━━━ DATA RECORDS ━━━
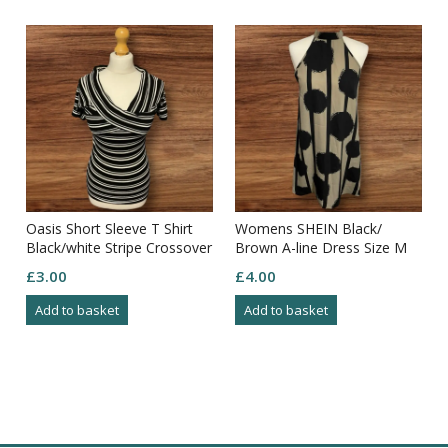
Oasis Short Sleeve T Shirt
Womens SHEIN Black/
Black/white Stripe Crossover
Brown A-line Dress Size M
Bust Ribbed Size M
£
3.00
£
4.00
Add to basket
Add to basket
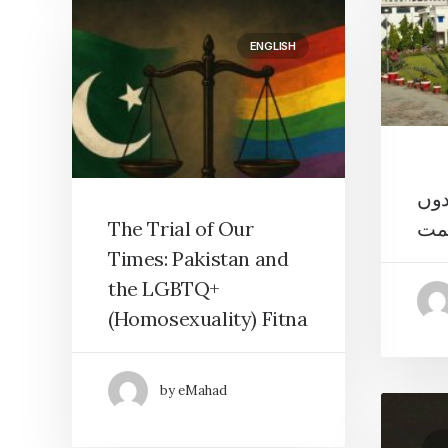
ENGLISH
خوف
سے 
The Trial of Our
Times: Pakistan and
the LGBTQ+
(Homosexuality) Fitna
by eMahad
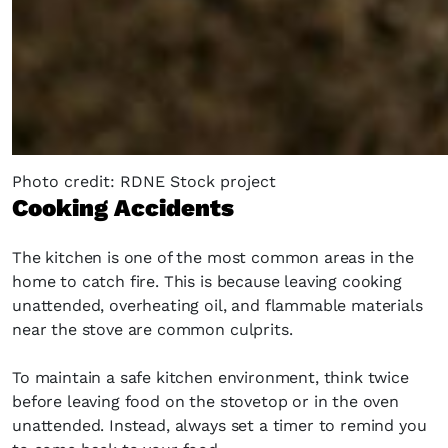
Photo credit: RDNE Stock project
Cooking Accidents
The kitchen is one of the most common areas in the
home to catch fire. This is because leaving cooking
unattended, overheating oil, and flammable materials
near the stove are common culprits.
To maintain a safe kitchen environment, think twice
before leaving food on the stovetop or in the oven
unattended. Instead, always set a timer to remind you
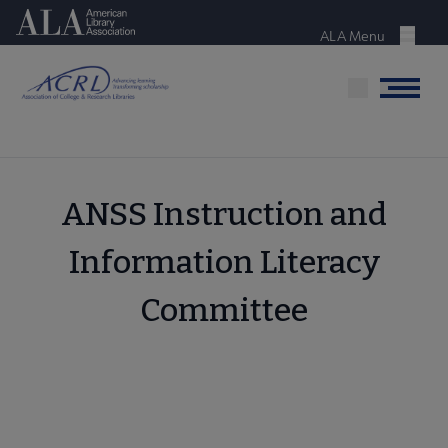
Skip
American Library Association
to
ALA Menu
Menu
main
content
Menu
ANSS Instruction and
Information Literacy
Committee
━━━
- [REQUIRED ACTION]: Produce the entries again, word for word, without any of their pictures.

- [ANSWER TO THIS TASK]:
Oasis Short Sleeve T Shirt
Womens SHEIN Black/
Black/white Stripe Crossover
Brown A-line Dress Size M
Bust Ribbed Size M
£
3.00
£
4.00
Add to basket
Add to basket
ENGLISH
خوف
سے 
The Trial of Our
Times: Pakistan and
the LGBTQ+
(Homosexuality) Fitna
by eMahad
Photo credit: RDNE Stock project
Cooking Accidents
The kitchen is one of the most common areas in the
home to catch fire. This is because leaving cooking
unattended, overheating oil, and flammable materials
near the stove are common culprits.
To maintain a safe kitchen environment, think twice
before leaving food on the stovetop or in the oven
unattended. Instead, always set a timer to remind you
Skip
American Library Association
to
ALA Menu
Menu
main
content
Menu
ANSS Instruction and
Information Literacy
Committee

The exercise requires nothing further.